» How to complete this task
Please copy each line of the data that includes the string "wrist".

***** Recorded information *****

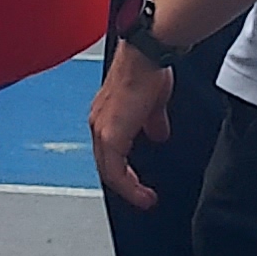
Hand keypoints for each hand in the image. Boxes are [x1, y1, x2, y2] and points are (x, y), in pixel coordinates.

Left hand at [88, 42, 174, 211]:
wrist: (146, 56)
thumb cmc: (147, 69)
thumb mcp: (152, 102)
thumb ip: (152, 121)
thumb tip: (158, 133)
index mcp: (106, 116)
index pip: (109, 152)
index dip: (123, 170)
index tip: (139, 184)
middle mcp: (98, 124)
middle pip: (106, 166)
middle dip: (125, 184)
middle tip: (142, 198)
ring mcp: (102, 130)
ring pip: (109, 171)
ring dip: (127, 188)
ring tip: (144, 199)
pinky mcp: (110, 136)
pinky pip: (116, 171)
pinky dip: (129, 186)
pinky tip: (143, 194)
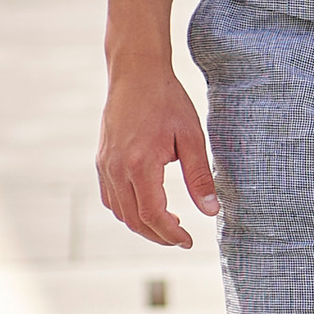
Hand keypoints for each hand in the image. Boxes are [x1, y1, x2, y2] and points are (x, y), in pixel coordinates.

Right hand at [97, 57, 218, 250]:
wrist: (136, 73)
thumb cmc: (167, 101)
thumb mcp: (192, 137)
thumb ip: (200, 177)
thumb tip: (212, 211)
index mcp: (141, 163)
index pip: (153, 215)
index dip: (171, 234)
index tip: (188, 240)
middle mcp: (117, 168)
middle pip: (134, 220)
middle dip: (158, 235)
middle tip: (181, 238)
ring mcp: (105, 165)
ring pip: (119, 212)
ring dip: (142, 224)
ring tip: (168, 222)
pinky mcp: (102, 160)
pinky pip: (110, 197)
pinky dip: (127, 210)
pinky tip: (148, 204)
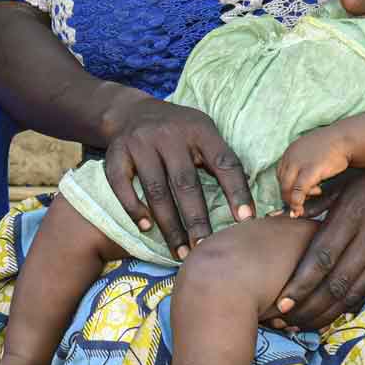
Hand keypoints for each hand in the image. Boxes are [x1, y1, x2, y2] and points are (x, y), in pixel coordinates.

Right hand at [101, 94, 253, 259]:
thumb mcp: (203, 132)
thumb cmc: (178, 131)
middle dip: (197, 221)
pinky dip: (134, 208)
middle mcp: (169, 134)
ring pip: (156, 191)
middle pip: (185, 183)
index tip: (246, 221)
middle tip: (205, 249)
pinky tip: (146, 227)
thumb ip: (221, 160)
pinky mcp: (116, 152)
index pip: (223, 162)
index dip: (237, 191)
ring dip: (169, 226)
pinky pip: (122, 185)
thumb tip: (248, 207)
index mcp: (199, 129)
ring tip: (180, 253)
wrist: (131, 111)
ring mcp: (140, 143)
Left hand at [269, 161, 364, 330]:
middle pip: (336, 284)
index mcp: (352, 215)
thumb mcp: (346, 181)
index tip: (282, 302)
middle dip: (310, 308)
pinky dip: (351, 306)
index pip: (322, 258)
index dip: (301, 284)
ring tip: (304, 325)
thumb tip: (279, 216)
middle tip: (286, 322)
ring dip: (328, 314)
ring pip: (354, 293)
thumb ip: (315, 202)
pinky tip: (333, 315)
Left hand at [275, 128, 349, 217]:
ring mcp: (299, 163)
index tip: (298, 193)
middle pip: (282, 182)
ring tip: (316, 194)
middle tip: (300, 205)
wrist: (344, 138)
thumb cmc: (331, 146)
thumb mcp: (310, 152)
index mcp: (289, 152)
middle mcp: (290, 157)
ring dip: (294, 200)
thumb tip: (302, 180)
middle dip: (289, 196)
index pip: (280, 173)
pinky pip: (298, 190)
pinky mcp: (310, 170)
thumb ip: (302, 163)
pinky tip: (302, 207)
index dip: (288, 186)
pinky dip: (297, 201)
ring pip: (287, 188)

*****
***** Recorded information *****

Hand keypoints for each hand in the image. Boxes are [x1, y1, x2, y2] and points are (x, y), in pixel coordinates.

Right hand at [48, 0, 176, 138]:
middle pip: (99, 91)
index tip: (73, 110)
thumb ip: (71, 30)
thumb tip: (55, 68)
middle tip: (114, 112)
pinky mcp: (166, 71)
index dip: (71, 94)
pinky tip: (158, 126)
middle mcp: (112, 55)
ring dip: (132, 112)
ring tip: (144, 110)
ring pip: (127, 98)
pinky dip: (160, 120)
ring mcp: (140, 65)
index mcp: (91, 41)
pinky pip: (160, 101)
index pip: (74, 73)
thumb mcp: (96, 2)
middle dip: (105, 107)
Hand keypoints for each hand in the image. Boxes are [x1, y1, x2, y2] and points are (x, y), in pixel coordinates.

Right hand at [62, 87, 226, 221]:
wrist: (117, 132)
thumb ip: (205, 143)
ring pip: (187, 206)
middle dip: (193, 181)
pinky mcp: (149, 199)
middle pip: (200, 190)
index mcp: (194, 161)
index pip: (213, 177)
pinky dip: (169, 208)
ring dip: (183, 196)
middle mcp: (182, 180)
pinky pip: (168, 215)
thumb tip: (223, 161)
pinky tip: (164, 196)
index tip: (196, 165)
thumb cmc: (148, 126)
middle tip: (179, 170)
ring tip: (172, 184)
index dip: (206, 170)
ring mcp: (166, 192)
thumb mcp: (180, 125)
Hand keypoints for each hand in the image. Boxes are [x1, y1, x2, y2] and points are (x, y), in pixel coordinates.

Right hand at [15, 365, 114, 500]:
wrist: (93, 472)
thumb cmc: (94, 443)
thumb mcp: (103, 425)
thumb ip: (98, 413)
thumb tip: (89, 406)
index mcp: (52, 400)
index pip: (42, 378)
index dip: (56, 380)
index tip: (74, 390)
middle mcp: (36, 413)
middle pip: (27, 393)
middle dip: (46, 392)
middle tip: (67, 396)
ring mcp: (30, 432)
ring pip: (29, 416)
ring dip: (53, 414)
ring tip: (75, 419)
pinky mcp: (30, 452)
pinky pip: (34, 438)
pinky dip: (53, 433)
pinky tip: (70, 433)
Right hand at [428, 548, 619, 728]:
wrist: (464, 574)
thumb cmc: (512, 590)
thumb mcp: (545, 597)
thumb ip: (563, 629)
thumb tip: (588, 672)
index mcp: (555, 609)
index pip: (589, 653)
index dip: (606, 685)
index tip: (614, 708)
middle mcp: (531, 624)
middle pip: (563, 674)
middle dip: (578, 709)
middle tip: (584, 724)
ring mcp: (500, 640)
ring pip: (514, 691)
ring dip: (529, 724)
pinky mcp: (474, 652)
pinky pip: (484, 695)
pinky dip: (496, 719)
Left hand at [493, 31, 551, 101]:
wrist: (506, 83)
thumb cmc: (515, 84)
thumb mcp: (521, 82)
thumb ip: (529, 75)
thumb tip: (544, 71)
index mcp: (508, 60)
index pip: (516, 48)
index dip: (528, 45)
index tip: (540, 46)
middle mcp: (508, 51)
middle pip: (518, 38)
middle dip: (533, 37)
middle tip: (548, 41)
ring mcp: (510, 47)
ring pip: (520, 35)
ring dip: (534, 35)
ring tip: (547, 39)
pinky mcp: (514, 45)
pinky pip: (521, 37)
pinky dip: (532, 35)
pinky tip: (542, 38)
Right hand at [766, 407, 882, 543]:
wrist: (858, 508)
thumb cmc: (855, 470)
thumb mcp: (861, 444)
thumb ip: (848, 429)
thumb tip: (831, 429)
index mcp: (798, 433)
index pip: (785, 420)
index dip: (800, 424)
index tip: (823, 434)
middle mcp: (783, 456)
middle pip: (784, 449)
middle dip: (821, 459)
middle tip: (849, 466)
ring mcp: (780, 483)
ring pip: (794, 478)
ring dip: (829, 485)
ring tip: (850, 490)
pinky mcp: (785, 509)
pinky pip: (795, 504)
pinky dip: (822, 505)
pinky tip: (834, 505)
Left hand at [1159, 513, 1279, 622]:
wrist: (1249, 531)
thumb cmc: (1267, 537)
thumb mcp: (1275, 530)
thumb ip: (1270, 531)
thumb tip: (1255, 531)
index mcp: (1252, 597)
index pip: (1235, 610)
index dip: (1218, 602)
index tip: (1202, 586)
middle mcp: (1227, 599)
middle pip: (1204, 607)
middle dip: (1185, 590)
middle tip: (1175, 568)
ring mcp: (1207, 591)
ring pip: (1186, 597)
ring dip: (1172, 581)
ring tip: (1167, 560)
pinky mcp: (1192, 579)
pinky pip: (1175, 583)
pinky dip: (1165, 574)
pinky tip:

*****
***** Recorded information *****

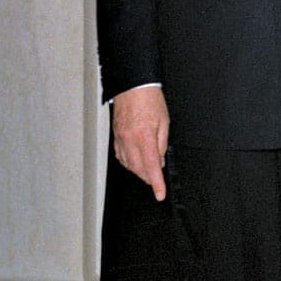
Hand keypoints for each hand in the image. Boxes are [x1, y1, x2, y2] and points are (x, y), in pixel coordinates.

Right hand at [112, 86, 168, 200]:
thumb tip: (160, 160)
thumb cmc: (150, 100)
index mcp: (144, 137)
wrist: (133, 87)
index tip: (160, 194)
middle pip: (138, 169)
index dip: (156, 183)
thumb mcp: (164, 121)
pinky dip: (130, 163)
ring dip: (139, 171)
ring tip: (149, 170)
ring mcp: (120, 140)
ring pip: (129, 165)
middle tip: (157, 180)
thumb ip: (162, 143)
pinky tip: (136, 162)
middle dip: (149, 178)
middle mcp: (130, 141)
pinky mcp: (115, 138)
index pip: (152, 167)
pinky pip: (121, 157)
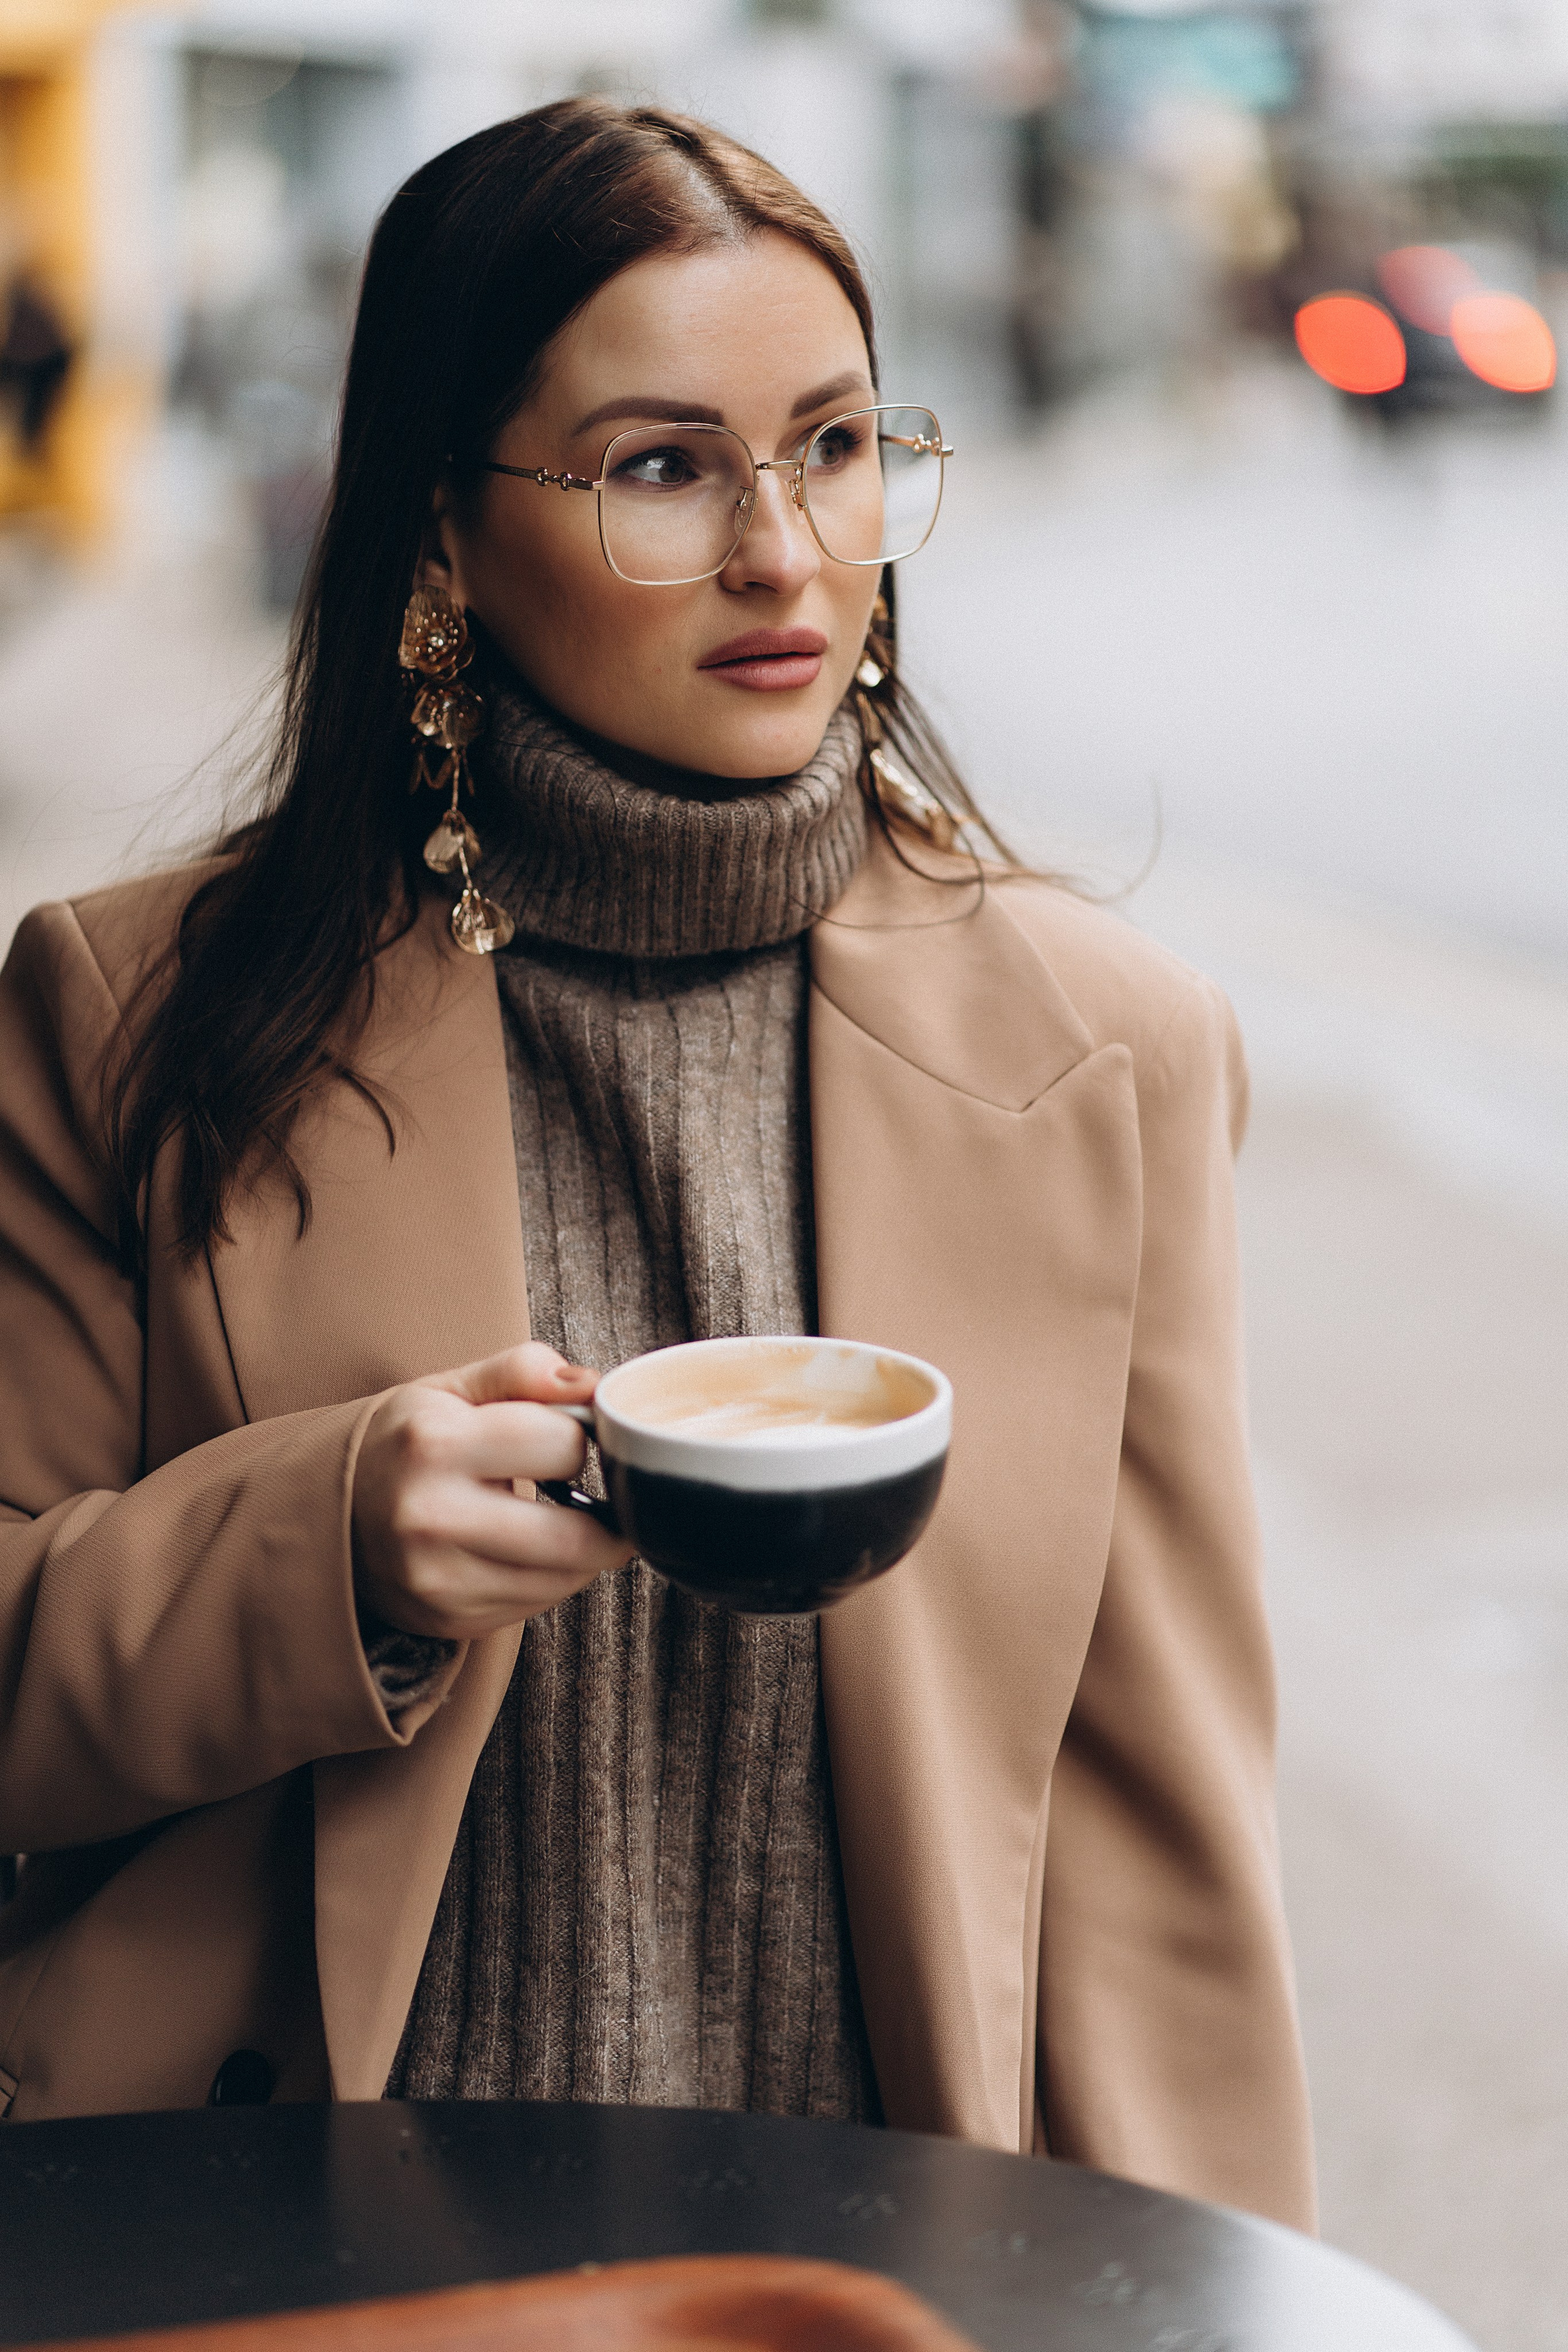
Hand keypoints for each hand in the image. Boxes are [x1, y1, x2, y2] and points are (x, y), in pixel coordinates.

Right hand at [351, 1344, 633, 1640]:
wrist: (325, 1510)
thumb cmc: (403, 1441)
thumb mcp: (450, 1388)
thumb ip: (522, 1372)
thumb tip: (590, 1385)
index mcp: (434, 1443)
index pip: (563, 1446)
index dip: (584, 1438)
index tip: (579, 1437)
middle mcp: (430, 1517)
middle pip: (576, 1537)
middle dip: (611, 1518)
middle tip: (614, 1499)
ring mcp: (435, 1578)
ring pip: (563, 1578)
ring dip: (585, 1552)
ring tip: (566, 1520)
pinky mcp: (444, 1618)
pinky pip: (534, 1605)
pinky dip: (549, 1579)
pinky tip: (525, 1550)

*****

» Reply
wrist: (146, 56)
wrist: (136, 73)
wrist: (131, 111)
wrist: (344, 138)
wrist: (117, 132)
wrist: (93, 472)
wrist: (464, 574)
wrist: (506, 83)
wrist: (858, 508)
wrist: (1249, 531)
wrist: (133, 87)
wrist: (325, 1510)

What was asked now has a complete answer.